Reliable Reasoning Beyond Natural Language
This addresses reasoning limitations in LLMs for AI applications, though it is incremental as it builds on existing neurosymbolic methods.
The paper tackles the problem of unreliable reasoning in Large Language Models (LLMs) by introducing a neurosymbolic approach that integrates Prolog for symbolic reasoning, achieving near-perfect accuracy on a new dataset and large performance gains on benchmarks like GSM8k and BIG-bench Navigate.

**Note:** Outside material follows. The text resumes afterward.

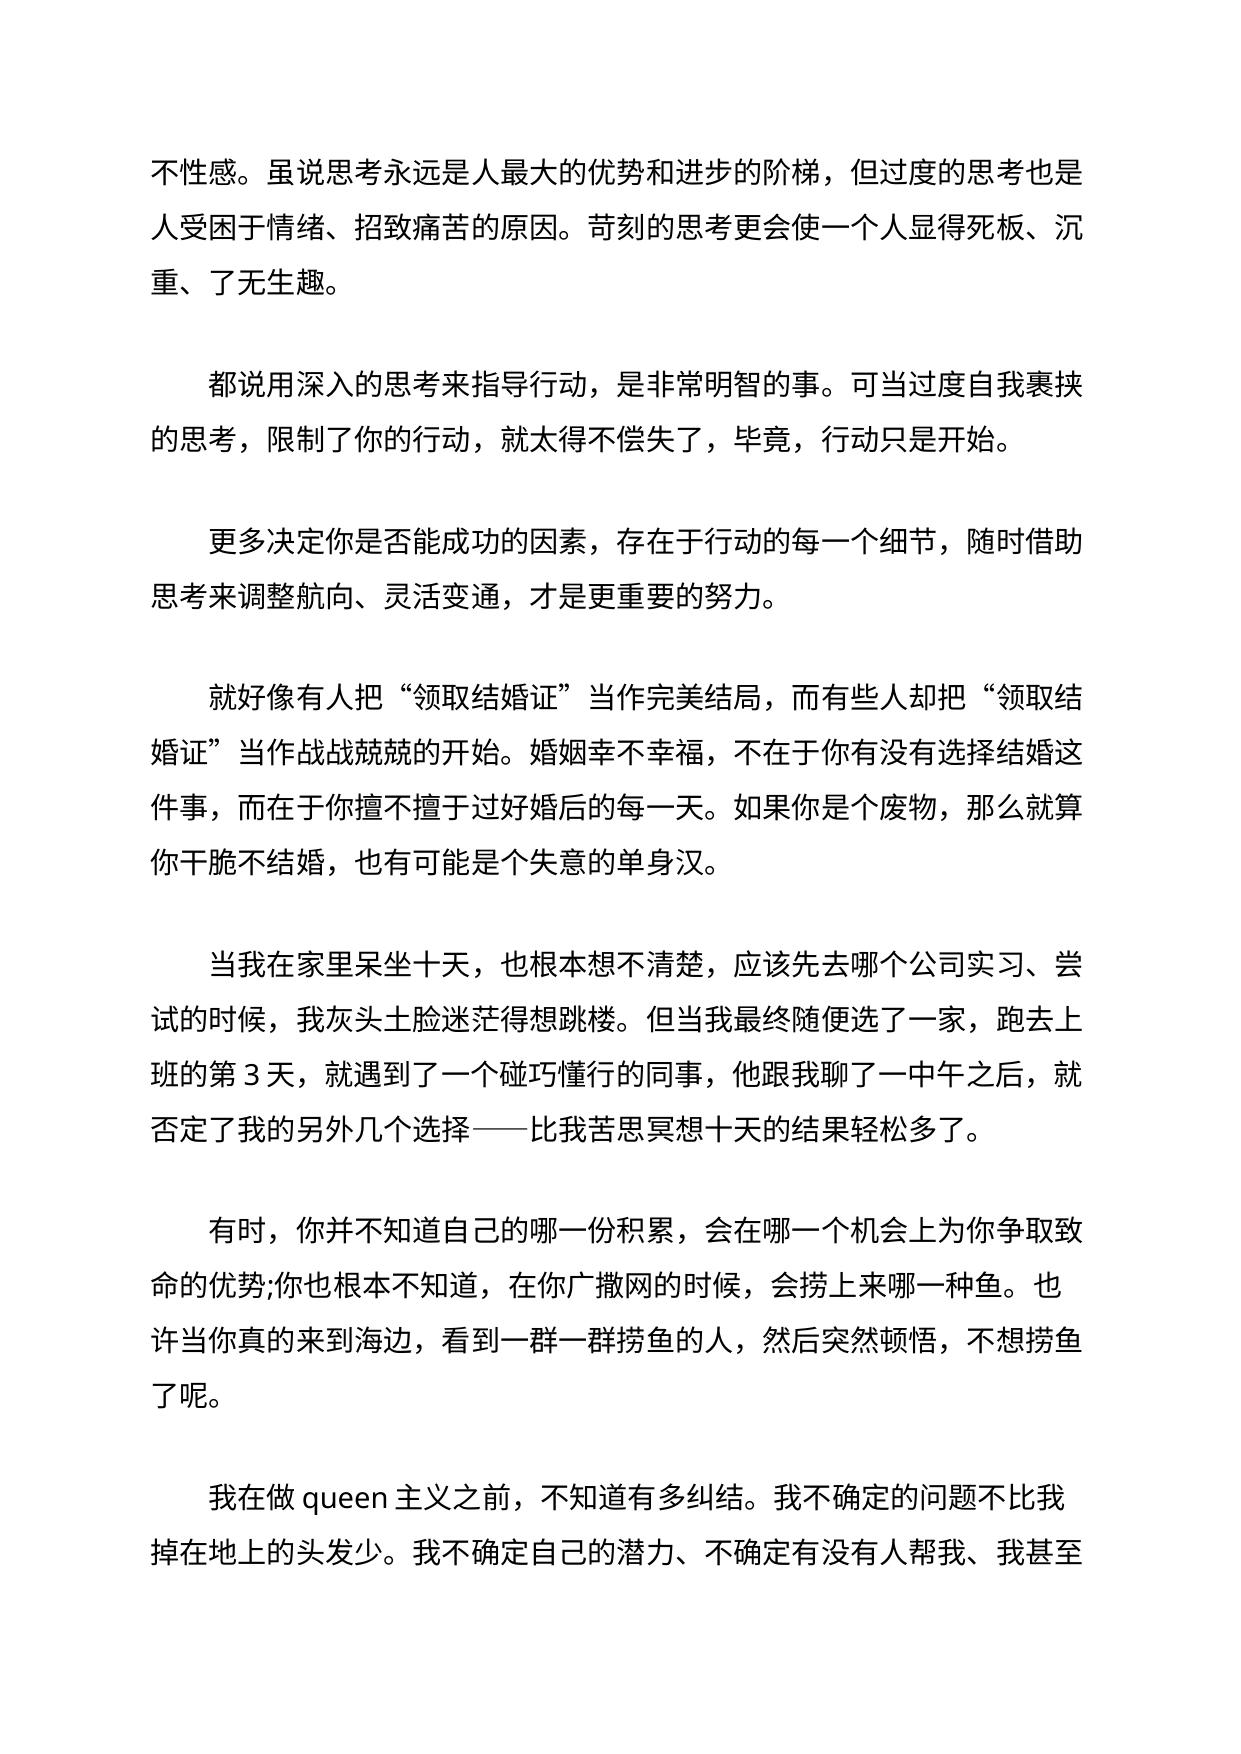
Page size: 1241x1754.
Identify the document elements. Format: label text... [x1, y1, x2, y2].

Despite their linguistic competence, Large Language Models (LLMs) often struggle to reason reliably and flexibly. To identify these shortcomings, we introduce the Non-Linear Reasoning (NLR) dataset, a collection of 55 unique, hand-designed problems that target reasoning bottlenecks arising from the sequential prediction paradigm of LLMs and the inherently linear nature of natural language. NLR tasks require iterative updates, backtracking, and reasoning across multiple parallel chains of thought but only basic arithmetic to solve. To address these limitations, we propose a neurosymbolic reasoning approach that integrates Prolog, a symbolic reasoning engine, into the inference pipeline of LLMs. This division of labor shifts the LLM's task from iterative computations to inferring all information, explicit or implied through common sense, and encoding it as logical code. Our method yields large and robust performance gains across the GSM8k and BIG-bench Navigate benchmarks and achieves near-perfect accuracy on NLR problems, maintaining robustness even as variable interdependence - the number of other variables on which the value of a single variable depends - increases.